DATA ENTRIES:
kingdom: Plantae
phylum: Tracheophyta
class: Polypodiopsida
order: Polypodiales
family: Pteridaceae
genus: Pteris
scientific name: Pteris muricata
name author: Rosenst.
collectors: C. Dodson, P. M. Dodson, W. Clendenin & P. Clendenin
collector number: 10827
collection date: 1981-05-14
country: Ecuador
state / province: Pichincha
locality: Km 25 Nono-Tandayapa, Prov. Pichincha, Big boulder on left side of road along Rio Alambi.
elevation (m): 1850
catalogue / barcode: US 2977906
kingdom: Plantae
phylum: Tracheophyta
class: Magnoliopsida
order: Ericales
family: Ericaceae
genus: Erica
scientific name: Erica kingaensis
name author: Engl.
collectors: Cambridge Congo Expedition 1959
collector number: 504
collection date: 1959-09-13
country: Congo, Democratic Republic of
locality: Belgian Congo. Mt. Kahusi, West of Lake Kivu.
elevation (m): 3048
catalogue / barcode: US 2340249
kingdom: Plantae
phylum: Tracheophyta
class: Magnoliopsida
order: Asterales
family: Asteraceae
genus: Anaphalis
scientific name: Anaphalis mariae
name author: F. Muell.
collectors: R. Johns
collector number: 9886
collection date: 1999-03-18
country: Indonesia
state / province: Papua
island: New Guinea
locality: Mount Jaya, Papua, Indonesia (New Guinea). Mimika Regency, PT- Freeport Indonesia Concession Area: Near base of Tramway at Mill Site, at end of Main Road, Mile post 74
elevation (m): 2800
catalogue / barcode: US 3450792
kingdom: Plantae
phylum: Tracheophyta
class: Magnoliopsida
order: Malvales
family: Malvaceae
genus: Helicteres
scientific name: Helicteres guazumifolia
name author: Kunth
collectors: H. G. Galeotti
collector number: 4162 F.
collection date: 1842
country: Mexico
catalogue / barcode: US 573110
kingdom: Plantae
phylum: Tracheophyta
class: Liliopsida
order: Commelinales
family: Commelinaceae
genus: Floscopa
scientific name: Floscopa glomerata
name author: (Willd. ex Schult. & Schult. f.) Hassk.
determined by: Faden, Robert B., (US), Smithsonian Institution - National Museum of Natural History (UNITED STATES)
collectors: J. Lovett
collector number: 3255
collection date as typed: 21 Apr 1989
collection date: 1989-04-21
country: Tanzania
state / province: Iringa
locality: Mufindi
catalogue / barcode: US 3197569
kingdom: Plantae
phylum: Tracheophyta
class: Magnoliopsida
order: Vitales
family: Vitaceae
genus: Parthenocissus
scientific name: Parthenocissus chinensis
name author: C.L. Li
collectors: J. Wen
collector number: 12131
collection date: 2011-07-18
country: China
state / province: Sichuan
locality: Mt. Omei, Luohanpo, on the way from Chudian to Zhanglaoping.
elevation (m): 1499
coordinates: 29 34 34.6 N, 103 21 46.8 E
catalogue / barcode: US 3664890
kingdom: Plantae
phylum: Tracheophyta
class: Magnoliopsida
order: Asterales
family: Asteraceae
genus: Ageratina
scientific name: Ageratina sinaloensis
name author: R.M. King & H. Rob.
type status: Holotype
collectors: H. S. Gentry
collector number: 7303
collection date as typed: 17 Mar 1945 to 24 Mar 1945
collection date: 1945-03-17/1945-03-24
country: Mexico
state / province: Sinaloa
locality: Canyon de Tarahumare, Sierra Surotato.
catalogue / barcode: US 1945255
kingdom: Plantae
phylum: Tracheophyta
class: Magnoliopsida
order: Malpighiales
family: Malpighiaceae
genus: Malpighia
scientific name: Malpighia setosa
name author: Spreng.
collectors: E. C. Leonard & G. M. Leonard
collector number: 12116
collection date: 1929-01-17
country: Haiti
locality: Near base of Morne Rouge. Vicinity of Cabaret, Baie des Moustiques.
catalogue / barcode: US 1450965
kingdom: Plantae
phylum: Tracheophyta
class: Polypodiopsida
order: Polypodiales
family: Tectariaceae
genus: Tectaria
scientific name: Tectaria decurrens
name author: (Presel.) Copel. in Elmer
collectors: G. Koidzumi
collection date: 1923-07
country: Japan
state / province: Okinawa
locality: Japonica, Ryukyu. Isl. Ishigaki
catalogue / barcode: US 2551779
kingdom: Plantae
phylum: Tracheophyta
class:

WHAT THE TASK ASKS: Reproduce the material verbatim, from its first line through the line containing "family: Commelinaceae", including both of those lines.

ANSWER TO THIS EXERCISE:
kingdom: Plantae
phylum: Tracheophyta
class: Polypodiopsida
order: Polypodiales
family: Pteridaceae
genus: Pteris
scientific name: Pteris muricata
name author: Rosenst.
collectors: C. Dodson, P. M. Dodson, W. Clendenin & P. Clendenin
collector number: 10827
collection date: 1981-05-14
country: Ecuador
state / province: Pichincha
locality: Km 25 Nono-Tandayapa, Prov. Pichincha, Big boulder on left side of road along Rio Alambi.
elevation (m): 1850
catalogue / barcode: US 2977906
kingdom: Plantae
phylum: Tracheophyta
class: Magnoliopsida
order: Ericales
family: Ericaceae
genus: Erica
scientific name: Erica kingaensis
name author: Engl.
collectors: Cambridge Congo Expedition 1959
collector number: 504
collection date: 1959-09-13
country: Congo, Democratic Republic of
locality: Belgian Congo. Mt. Kahusi, West of Lake Kivu.
elevation (m): 3048
catalogue / barcode: US 2340249
kingdom: Plantae
phylum: Tracheophyta
class: Magnoliopsida
order: Asterales
family: Asteraceae
genus: Anaphalis
scientific name: Anaphalis mariae
name author: F. Muell.
collectors: R. Johns
collector number: 9886
collection date: 1999-03-18
country: Indonesia
state / province: Papua
island: New Guinea
locality: Mount Jaya, Papua, Indonesia (New Guinea). Mimika Regency, PT- Freeport Indonesia Concession Area: Near base of Tramway at Mill Site, at end of Main Road, Mile post 74
elevation (m): 2800
catalogue / barcode: US 3450792
kingdom: Plantae
phylum: Tracheophyta
class: Magnoliopsida
order: Malvales
family: Malvaceae
genus: Helicteres
scientific name: Helicteres guazumifolia
name author: Kunth
collectors: H. G. Galeotti
collector number: 4162 F.
collection date: 1842
country: Mexico
catalogue / barcode: US 573110
kingdom: Plantae
phylum: Tracheophyta
class: Liliopsida
order: Commelinales
family: Commelinaceae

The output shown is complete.